In anticipation of global market conditions, Facilities Management and Planning (FM&P) will switch from using # 2 heating oil to natural gas to power the boilers at five locations across the Charles River Campus. This continuous pro-active initiative will result in substantial cost savings as well as a decrease in the University’s energy consumption and carbon emissions. Three major sites have already been converted since the implementing the initiative back in 2007, with the most significant being the East Campus Boiler Plant in the summer of 2009. Once this next phase of the project is complete all major buildings on campus will be heated either entirely by natural gas or have a dual fuel option. Work will commence this spring and will be completed prior the start of the fall semester 2011.
The sites being modified during this phase are 712 Beacon Street (Metcalf), 808 Commonwealth Avenue (Fuller Building), 1 University Road (BU Academy), 575 Commonwealth Avenue (HoJo), and 42 Buswell Street (student residence). The natural gas conversion project involves the installation of new gas burner technology that utilizes state of the art combustion and emission control systems. The updated burners and combustion controls will substantially increase the boilers’ effective efficiency, safety and reliability. Updating the existing boilers with advanced combustion technology is a prudent alternative to installing entirely new boilers as the existing boilers are well within life cycle use. FM&P will be removing all old oil storage tanks to reduce the potential of environmental impact due to age.
Based on current energy commodity prices, the savings in energy costs will amortize in less than two years on this phase. The timing of these conversions is especially significant as recent unrest in the oil-rich Middle East has caused a sharp spike in oil prices. Additionally, by converting these five sites, the University’s CO2 emissions will be reduced 1,012 tons per year.
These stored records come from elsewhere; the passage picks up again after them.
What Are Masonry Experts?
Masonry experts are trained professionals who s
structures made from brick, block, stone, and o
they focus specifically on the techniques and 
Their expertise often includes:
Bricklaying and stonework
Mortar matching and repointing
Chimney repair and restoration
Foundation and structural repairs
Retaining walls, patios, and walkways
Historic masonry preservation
These dynamic emissions savings are equivalent to the yearly emissions of 186 cars or 25,963 trees and overall the cleaner burning natural gas with reduce harmful NOx emissions by 80% vs. heating oil. Not only is natural gas a cleaner burning it is domestically produced and a less expensive fuel, there is less maintenance required with gas burners so operational costs will be reduced as well. The University is evaluating the expansion of this program to additional campus sites.